BetaTestSongs.com
A fullstack web app used for EDM producers to get feedback on their songs.
What is BetaTestSongs.com
BetaTestSongs.com is for EDM producers. It's a tool to help solve the problem of getting unbiased feedback for WIP (work in progress) songs. It does this by creating a marketplace where producers can anonymously submit and review songs.
You can check out the code here.
Objective
Create something with as little work as possible that still helps people (i.e. build an MVP).
Even with this goal, throughout the course of this project I caught myself over engineering. I will go more into this later in the article.
Core Functionality
Domain Concepts
Song: a song that an artist wants feedback for.
Review: feedback given to a song.
Review Queue: a FIFO queue of songs waiting to be reviewed.
Review Started: a user has started a review and now "owns" that song for an hour. If the review is not completed it goes back to the review queue with top priority.
Review Finished: feedback has been submitted.
Access Patterns
Users can:
- submit a link to a song
- start a review, which will fetch the oldest song in the review queue
- submit a review, which will trigger a notification email to the user that requested the review
- see a submitted review for a song
Architecture
The web app is hosted with AWS using the following services: s3, CloudFront, ECS, EC2, ECR, RDS, & SES.
Here is a high level diagram of the cloud infrastructure that makes up BetaTestSongs.com.
Naturally as a web app, there are two distinct parts: the backend and frontend.
Frontend Tech
- Vite
- React
- Tailwind CSS
Backend Tech
- Containers
- NestJS
- Postgres
- Terraform
- Mixpanel (analytics)
The Database
Why SQL?
The primary reason I opted for SQL was for extendability. Features such as multiple reviews per song and selecting a random song would work better in a relational database.
Schema
The schema is pretty straight forward and handles our access patterns well.
Things That Reduced Time and Development Effort
- Used a template and React components from Tailwind CSS.
- Using a template and ready made React components helps so much with not messing around with design and responsiveness.
- Opted out of user authentication.
- By avoiding authentication I'm not only getting rid of an extra hurdle for users, I'm also saving myself from the complexity that comes with it.
- Deployed directly from my machine (as opposed to using GitHub Actions).
- This was the first time I did this. Instead of building out Github Actions and managing secrets, I just ran deployments directly from my machine.
- Opted to use links instead of files.
- Instead of managing file uploads, storage, and fetching, users just submitted SoundCloud links to their songs.
Wins
There were a few solved challenges that are useful and applicable to other projects.
Such as:
- Prisma migrations for an RDS instance in a private subnet (Check out my post about it here)
- Doing 0 downtime deploys with a single (free) t3.micro EC2 instance (Check out my post about it here)

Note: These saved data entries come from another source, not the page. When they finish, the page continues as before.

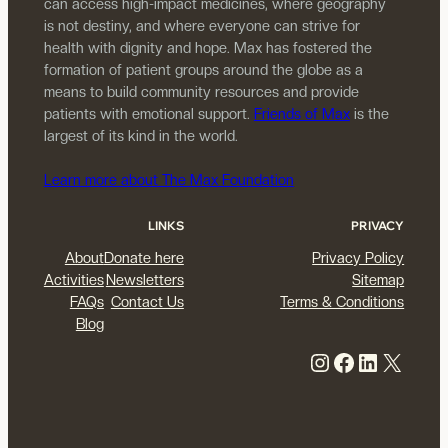
can access high-impact medicines, where geography
is not destiny, and where everyone can strive for
health with dignity and hope. Max has fostered the
formation of patient groups around the globe as a
means to build community resources and provide
patients with emotional support.
Friends of Max
is the
largest of its kind in the world.
Learn more about The Max Foundation
LINKS
PRIVACY
About
Donate here
Privacy Policy
Activities
Newsletters
Sitemap
FAQs
Contact Us
Terms & Conditions
Blog
Instagram
Facebook
LinkedIn
X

- Prevented users from viewing their own song submissions despite there being no login / accounts
- Using Mixpanel to track page landings and first time visits
Mistakes
Recall that my primary goal with this project was to help users.
Over Engineering
The mistake that stood out was the one I was originally trying to avoid: over engineering. I caught myself spending time setting up cloudwatch alerts to enable scaling the application layer. I shouldn't have bothered with this until I actually needed it (i.e. when I had users). I also spent too much time setting up my infrastructure and deployments using IaC when I didn't need to.
All of this engineering effort is great when there is users, but if there is none it's a waste.
What I should have been focused on is creating a bare bones PoC (Proof of Concept). Something just good enough that I can show potential users and get feedback to see if I'm even solving a problem.
Technical Mistakes
I accidentally deployed a version of my site that had an api route hardcoded to localhost. In other words I had localhost hardcoded in the actual webpage itself. When I visited the site through my browser Google really did not like this. It blacklisted my site and warned users not to visit. I had to submit a request for them to review that the site is now safe. This was a really costly mistake and one I will not make again — use relative paths.
Takeaways
- Establish Product Market Fit above all else. If I want users, then users need to want the product.
- Just use Vercel. It's all you need for spinning up a web app quickly.
- It's so easy to get up and running with a web app that has good performance, decent extendability, automated deploys, etc.
- The best part, it even comes with a backend where you can store secrets and do any necessary server application logic.